Jeff Miller likely will be one of many political consultants who are anxiously biting their fingernails while they watch Tuesday's Republican debate. Broadcast live beginning at 5 p.m. PST on CNN, the debate between Republican presidential candidates is sponsored by CNN, the American Enterprise Institute and the Heritage Foundation.

Miller, who grew up in Tehachapi and is Texas Gov. Rick Perry's California campaign chairman, contends major-donor support in the state remains strong for Perry, despite the candidate's disappointing earlier debate performances. After Perry's Nov. 9 "brain freeze" during a televised debate in Detroit, Miller told The San Francisco Chronicle:

"I was nervous, thinking: 'How are our major supporters going to react?' ... I've been on the phone with every one of our major bundlers and finance chairs. And they're still on board, 100 percent. ... All of them are saying, 'We know Gov. Perry. We know he's a smart guy and we know what he's done in Texas. ... Do we want to elect someone who's a good debater and who has no core? Or do we want someone who's a great leader, who's sharp on policy?' So we have to dig in and do what we're doing."

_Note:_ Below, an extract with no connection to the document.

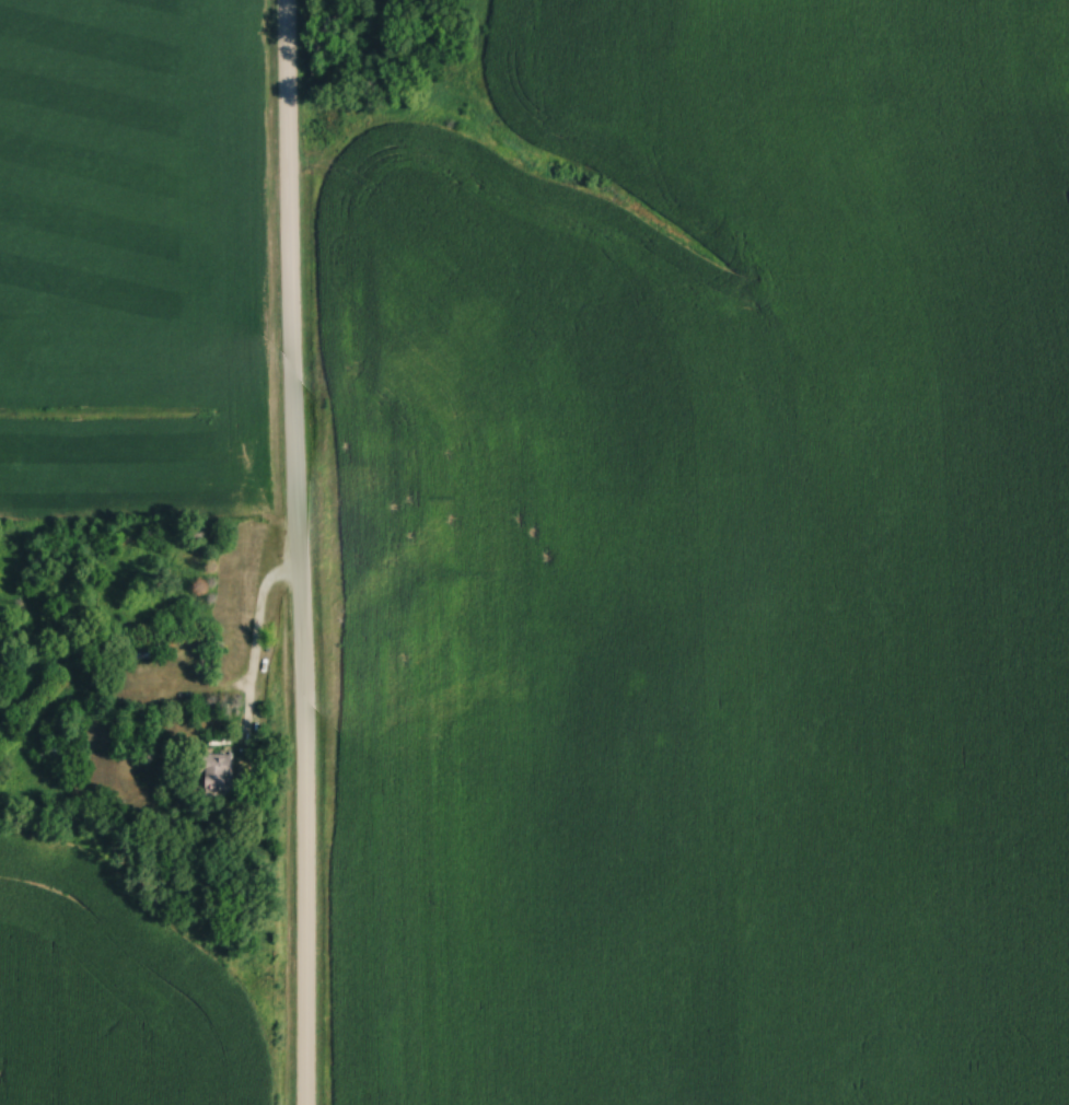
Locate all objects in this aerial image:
road: (297, 552)
road: (251, 702)
building: (70, 749)
building: (224, 775)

Three days after the Detroit debate, Miller was breathing easier as the performances of Perry and the other Republican presidential candidates were relatively gaffe-free during a televised debate in South Carolina.

Tuesday's debate in Washington, D.C., which will focus on national security issues, is another "white-knuckle test" of the candidates, just weeks ahead of the party's first voter caucus in Iowa. In recent days, polls testing voter support in various early caucus and primary states have demonstrated just how volatile the race is.

Some placed former House Speaker Newt Gingrich in the lead, with others showing him running neck-and-neck with former Massachusetts Gov. Mitt Romney, who has consistently held onto front-runner status by the skin of his teeth. Despite sexual harassment allegations and policy flubs, former Godfather Pizza CEO Herman Cain remained in the top tier, as did Texas Congressman Ron Paul. Trailing with single-digit approval ratings were Rick Perry, Minnesota Congresswoman Michele Bachmann, former Pennsylvania Sen. Rick Santorum and former Utah Gov. Jon Huntsman.

But the cards in this Republican pack are being shuffled on almost a daily basis. As we head into the primaries, money, more than strong debate performances, likely will have the most impact on a candidate's approval rating. And Perry's got money -- more than $17 million in his political war chest.